Part of that excellent battery life comes courtesy of the wearable's integrated solar charging, and there's also a host of power management options, so users can turn off the features they don't need to get more time between recharges.

Garmin says a full charge can keep the watch going for 70 hours at best, with another 10 offered by solar charging if the sun is out. In a stripped-down, basic, standby mode, the manufacturer claims the battery life can stretch all the way up to a year.

Among the host of capabilities that the smartwatch offers are a selection aimed specifically at endurance athletes. The built-in VO2 Max tracking – for measuring the body's oxygen usage and cardio health – is smart enough to factor in terrain type, altitude and running pace for more accurate readings.

Heart rate monitoring and a pulse ox sensor are two of the more advanced features on board
Heart rate monitoring and a pulse ox sensor are two of the more advanced features on board

Then there's the rest timer, a mode specifically created to help ultrarunners account for breaks and rest periods in their overall stats, giving a better overview of the race as a whole and the impact it's had on the body.

Meanwhile, the existing ClimbPro feature found on other Garmin devices – for smart measurements of ascents and how they're impacting key fitness metrics – is being improved on the Enduro so that it's easier for athletes to manage and pace climbs.

The Enduro packs in plenty of the more basic features that we've become familiar with on Garmin smartwatches too, from heart rate monitoring to GPS tracking to daily suggested workouts based on a user's exercise history. It's a comprehensive package that should cover everything serious runners, hikers and bikers need.

These extra features and more detailed analysis options are what set Garmin's premium products apart from more conventional consumer smartwatches that cost half the price or less: this is not a wearable made for the casual runner.

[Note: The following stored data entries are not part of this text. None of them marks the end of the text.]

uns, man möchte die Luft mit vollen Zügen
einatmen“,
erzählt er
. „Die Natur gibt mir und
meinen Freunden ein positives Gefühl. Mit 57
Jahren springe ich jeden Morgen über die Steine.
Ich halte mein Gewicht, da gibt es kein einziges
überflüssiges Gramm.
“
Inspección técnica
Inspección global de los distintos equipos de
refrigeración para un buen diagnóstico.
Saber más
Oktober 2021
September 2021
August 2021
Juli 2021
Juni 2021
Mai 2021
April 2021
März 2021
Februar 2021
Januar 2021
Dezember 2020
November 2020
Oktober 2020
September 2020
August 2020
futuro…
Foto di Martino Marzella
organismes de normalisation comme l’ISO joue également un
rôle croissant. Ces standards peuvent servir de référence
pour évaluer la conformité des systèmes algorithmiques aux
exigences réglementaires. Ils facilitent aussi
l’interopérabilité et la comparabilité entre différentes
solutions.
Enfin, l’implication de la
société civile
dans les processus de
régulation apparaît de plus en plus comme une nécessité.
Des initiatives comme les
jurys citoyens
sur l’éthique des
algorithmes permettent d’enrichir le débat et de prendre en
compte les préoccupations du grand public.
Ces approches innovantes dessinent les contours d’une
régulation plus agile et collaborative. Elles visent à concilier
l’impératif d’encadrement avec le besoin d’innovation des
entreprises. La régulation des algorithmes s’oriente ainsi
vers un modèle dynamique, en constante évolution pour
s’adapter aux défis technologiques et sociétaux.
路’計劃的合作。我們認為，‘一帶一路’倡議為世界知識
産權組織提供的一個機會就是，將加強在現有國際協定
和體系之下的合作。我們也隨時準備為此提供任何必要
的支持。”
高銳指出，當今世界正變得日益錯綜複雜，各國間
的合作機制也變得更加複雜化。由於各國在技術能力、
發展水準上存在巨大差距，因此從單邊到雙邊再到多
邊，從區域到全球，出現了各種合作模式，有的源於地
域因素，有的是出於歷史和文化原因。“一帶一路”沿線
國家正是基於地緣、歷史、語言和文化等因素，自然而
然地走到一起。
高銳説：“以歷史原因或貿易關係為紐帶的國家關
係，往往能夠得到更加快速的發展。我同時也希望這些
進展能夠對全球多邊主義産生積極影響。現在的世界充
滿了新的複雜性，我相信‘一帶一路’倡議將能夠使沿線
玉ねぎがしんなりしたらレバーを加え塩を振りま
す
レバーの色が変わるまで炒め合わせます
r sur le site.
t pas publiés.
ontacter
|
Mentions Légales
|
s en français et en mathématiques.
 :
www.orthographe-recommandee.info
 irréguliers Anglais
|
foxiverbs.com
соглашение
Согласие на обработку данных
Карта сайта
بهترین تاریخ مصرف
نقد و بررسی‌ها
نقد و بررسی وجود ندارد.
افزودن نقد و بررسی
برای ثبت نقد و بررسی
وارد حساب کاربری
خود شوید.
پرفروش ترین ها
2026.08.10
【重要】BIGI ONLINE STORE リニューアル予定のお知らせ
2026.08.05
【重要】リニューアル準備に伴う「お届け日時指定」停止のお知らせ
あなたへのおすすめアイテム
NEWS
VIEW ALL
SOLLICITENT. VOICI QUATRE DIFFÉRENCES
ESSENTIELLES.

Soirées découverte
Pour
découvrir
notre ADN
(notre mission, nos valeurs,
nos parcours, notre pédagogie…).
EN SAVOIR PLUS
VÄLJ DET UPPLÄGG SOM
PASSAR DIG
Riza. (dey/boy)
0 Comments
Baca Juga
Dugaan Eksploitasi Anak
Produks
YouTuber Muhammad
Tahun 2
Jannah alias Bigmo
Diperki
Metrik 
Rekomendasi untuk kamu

It's also a very lightweight watch, another nod to catering for extended exercise – it weighs in at 72 grams (2.5 oz) or 58 grams (2 oz) if you go for the optional, more expensive titanium casing over the default steel version. The watch comes with a nylon strap.

From its list of features and specs at least, the Enduro appears to be a top-tier smartwatch ... and it comes with a top-tier price attached: the steel version will set you back US$799.99, while the titanium edition sells for $899.99.